WHAT THE EXERCISE ASKS: Please convert everything from the start of the data down to the line containing "13: (429, 565)", both included, into a numbered list with blank lines left out.

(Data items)

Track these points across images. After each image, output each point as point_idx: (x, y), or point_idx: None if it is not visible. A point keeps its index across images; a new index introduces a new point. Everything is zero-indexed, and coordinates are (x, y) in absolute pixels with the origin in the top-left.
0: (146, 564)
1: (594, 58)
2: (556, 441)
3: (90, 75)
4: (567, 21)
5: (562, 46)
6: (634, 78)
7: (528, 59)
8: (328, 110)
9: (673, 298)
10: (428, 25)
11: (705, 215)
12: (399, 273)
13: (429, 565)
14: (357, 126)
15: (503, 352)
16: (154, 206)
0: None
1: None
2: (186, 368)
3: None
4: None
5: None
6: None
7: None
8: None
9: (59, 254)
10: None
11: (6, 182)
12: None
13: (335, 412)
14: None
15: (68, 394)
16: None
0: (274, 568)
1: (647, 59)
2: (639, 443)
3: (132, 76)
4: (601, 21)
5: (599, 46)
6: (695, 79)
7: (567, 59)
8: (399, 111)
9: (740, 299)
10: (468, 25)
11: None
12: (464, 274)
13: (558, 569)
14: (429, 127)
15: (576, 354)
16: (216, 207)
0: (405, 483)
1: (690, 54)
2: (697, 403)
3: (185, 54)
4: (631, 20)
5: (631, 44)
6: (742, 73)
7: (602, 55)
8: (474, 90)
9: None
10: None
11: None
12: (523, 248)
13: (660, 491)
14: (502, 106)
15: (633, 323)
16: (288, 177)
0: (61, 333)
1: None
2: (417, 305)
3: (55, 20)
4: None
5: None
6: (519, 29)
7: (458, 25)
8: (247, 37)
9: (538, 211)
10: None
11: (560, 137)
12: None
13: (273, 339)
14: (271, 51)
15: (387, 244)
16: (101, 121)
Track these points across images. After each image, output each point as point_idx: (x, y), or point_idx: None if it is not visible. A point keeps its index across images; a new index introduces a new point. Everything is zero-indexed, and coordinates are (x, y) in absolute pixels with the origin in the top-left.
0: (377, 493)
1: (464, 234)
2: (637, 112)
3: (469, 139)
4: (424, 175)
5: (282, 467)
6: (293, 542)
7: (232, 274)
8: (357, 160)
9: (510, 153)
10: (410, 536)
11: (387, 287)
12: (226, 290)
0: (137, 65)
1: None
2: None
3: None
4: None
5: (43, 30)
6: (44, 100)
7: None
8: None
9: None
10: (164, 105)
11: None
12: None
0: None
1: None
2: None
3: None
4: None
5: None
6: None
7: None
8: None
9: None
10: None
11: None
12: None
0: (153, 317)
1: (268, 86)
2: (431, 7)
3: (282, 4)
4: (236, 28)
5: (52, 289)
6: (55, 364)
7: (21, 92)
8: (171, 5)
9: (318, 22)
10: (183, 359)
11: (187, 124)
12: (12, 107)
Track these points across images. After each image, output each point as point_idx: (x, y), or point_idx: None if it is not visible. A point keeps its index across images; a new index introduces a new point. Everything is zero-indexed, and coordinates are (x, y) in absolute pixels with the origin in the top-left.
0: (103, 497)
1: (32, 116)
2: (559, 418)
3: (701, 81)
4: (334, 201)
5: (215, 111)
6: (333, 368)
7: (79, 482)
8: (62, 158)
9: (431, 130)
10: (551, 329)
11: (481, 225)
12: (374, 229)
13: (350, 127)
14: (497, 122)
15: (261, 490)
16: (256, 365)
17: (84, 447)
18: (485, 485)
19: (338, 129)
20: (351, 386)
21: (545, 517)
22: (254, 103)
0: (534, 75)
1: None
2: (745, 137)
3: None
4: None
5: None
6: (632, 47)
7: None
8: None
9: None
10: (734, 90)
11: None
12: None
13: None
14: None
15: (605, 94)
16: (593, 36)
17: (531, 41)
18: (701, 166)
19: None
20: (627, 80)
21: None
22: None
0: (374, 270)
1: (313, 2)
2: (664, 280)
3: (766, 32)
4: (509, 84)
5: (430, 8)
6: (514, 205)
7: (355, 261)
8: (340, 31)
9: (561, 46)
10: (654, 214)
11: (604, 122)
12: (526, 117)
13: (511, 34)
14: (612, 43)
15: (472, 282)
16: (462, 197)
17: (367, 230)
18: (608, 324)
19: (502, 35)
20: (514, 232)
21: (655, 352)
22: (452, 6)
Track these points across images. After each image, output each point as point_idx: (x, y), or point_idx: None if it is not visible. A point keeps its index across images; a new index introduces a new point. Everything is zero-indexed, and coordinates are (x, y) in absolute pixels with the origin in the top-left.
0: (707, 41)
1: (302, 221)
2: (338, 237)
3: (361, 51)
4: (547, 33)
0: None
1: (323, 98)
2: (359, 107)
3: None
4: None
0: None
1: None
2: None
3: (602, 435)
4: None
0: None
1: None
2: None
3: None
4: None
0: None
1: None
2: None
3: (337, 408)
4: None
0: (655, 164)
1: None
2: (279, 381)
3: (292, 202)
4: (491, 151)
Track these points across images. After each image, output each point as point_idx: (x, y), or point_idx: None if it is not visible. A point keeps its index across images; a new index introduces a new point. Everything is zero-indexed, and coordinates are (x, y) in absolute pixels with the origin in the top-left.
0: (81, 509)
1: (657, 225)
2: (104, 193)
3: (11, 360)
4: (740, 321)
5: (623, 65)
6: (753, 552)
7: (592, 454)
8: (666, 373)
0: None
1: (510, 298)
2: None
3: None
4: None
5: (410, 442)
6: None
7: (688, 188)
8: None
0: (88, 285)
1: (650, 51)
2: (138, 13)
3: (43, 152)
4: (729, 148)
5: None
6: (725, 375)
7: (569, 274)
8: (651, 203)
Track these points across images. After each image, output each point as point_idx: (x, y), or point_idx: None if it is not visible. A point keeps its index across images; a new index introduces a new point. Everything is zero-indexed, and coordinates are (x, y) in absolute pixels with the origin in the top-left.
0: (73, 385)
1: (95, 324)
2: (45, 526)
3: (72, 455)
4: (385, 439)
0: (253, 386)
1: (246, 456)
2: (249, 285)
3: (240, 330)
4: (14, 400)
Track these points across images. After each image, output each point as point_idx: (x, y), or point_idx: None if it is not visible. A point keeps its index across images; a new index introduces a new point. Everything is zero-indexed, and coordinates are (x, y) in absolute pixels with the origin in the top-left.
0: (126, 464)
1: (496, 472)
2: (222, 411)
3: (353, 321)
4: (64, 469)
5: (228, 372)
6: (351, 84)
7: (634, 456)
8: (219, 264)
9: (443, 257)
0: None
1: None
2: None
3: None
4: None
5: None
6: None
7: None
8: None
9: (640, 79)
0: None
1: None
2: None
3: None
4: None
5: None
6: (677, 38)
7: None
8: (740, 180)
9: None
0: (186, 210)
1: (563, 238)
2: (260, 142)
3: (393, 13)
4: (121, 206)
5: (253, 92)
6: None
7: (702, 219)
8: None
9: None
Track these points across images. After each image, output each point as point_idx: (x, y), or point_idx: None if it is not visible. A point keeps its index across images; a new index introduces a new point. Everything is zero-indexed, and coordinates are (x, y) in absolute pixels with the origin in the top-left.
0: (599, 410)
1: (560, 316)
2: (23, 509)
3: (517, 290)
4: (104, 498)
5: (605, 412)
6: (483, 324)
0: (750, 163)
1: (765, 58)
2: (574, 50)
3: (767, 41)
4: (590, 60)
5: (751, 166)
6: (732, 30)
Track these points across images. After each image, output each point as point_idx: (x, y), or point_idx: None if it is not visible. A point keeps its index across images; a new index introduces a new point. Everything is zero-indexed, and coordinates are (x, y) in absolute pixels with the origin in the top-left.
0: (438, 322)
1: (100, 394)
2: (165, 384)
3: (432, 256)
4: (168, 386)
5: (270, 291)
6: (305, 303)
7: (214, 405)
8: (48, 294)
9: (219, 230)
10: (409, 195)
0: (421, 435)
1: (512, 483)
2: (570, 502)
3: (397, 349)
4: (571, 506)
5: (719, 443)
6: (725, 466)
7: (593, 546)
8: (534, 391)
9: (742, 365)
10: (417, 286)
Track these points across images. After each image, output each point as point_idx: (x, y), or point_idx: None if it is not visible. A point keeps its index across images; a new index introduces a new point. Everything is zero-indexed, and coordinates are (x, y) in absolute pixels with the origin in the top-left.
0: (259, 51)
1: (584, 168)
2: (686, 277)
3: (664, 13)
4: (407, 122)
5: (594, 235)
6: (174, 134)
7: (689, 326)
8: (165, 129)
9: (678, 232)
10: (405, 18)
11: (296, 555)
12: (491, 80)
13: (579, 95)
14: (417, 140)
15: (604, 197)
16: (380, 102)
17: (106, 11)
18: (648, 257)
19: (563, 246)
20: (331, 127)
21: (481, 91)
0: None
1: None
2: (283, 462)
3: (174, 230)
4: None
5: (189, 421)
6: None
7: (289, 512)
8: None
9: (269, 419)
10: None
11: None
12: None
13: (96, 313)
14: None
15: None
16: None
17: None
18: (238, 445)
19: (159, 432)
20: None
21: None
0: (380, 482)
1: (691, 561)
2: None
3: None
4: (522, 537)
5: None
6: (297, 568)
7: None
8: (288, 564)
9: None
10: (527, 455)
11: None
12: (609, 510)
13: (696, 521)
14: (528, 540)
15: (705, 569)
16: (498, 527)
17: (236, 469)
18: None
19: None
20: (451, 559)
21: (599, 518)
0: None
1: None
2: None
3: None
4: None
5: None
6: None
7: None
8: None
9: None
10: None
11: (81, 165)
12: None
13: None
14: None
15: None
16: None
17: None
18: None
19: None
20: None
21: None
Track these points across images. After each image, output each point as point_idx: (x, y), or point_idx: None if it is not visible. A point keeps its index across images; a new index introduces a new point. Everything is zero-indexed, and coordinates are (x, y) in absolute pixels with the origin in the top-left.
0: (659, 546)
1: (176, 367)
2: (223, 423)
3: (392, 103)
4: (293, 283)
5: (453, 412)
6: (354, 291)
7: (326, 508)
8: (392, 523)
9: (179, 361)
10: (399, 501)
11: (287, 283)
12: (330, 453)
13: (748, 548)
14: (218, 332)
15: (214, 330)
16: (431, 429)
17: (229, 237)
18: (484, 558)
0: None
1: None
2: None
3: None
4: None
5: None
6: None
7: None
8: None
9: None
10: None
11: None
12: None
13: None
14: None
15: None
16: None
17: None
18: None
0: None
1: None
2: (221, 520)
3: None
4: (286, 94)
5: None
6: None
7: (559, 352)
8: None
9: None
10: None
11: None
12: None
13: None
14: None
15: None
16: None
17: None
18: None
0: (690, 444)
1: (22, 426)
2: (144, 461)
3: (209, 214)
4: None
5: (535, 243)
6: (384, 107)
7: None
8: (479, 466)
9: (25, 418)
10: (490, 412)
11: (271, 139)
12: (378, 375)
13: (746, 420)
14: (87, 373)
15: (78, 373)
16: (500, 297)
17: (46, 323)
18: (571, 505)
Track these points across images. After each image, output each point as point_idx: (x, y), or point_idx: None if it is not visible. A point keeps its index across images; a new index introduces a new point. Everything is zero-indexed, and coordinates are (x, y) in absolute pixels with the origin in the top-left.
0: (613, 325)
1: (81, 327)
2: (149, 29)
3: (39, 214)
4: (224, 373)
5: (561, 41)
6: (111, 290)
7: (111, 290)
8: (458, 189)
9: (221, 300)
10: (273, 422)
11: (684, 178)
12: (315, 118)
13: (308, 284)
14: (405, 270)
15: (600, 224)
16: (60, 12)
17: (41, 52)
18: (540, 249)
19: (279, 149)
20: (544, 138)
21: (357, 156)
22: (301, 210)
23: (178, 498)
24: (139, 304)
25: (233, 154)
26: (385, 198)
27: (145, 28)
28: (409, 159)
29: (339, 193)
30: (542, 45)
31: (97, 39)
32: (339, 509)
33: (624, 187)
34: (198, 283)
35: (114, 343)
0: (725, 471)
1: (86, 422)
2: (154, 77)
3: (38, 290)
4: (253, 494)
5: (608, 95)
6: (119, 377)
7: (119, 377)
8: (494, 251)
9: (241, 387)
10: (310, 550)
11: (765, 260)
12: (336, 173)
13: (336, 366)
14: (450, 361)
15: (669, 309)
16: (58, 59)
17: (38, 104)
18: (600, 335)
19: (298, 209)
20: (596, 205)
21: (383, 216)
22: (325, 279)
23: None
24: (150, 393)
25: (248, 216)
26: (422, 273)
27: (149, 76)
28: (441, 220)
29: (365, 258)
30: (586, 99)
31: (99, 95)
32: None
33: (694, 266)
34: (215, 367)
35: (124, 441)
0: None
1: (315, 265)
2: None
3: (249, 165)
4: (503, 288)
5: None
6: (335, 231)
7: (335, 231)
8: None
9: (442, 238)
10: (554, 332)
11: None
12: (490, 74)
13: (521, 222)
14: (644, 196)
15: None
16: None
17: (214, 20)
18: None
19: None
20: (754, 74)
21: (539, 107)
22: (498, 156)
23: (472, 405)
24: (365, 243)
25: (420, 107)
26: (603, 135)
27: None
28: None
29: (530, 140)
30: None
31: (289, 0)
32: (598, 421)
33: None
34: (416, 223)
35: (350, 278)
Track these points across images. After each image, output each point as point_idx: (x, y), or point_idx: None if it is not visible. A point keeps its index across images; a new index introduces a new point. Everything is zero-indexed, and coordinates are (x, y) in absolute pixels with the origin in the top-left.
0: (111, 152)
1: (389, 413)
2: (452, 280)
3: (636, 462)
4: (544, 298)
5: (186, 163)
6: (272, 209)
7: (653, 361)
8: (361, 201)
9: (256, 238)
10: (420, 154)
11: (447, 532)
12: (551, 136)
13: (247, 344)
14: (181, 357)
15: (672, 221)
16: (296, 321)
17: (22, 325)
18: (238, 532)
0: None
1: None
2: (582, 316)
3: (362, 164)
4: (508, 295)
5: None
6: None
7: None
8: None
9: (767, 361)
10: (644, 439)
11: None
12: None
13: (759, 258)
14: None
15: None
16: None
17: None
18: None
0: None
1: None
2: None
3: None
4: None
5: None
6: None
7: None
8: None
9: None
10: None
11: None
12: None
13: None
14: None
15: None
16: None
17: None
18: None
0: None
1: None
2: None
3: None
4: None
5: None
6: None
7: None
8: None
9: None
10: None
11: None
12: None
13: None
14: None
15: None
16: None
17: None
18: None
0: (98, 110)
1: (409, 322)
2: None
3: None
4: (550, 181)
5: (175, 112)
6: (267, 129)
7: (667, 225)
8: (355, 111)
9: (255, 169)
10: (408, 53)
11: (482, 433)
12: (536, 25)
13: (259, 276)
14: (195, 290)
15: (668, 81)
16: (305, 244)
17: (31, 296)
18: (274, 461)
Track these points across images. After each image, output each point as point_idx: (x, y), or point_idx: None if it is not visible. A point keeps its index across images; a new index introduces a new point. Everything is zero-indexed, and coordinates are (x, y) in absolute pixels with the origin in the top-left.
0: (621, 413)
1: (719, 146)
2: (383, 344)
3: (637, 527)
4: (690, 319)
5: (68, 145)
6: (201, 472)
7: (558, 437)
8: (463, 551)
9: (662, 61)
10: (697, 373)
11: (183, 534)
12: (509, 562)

WORKED SOLUTION:
1. Track these points across images. After each image, output each point as point_idx: (x, y), or point_idx: None if it is not visible. A point keeps its index across images; a new index introduces a new point. Everything is zero-indexed, and coordinates are (x, y) in absolute pixels with the origin in the top-left.
2. 0: (146, 564)
3. 1: (594, 58)
4. 2: (556, 441)
5. 3: (90, 75)
6. 4: (567, 21)
7. 5: (562, 46)
8. 6: (634, 78)
9. 7: (528, 59)
10. 8: (328, 110)
11. 9: (673, 298)
12. 10: (428, 25)
13. 11: (705, 215)
14. 12: (399, 273)
15. 13: (429, 565)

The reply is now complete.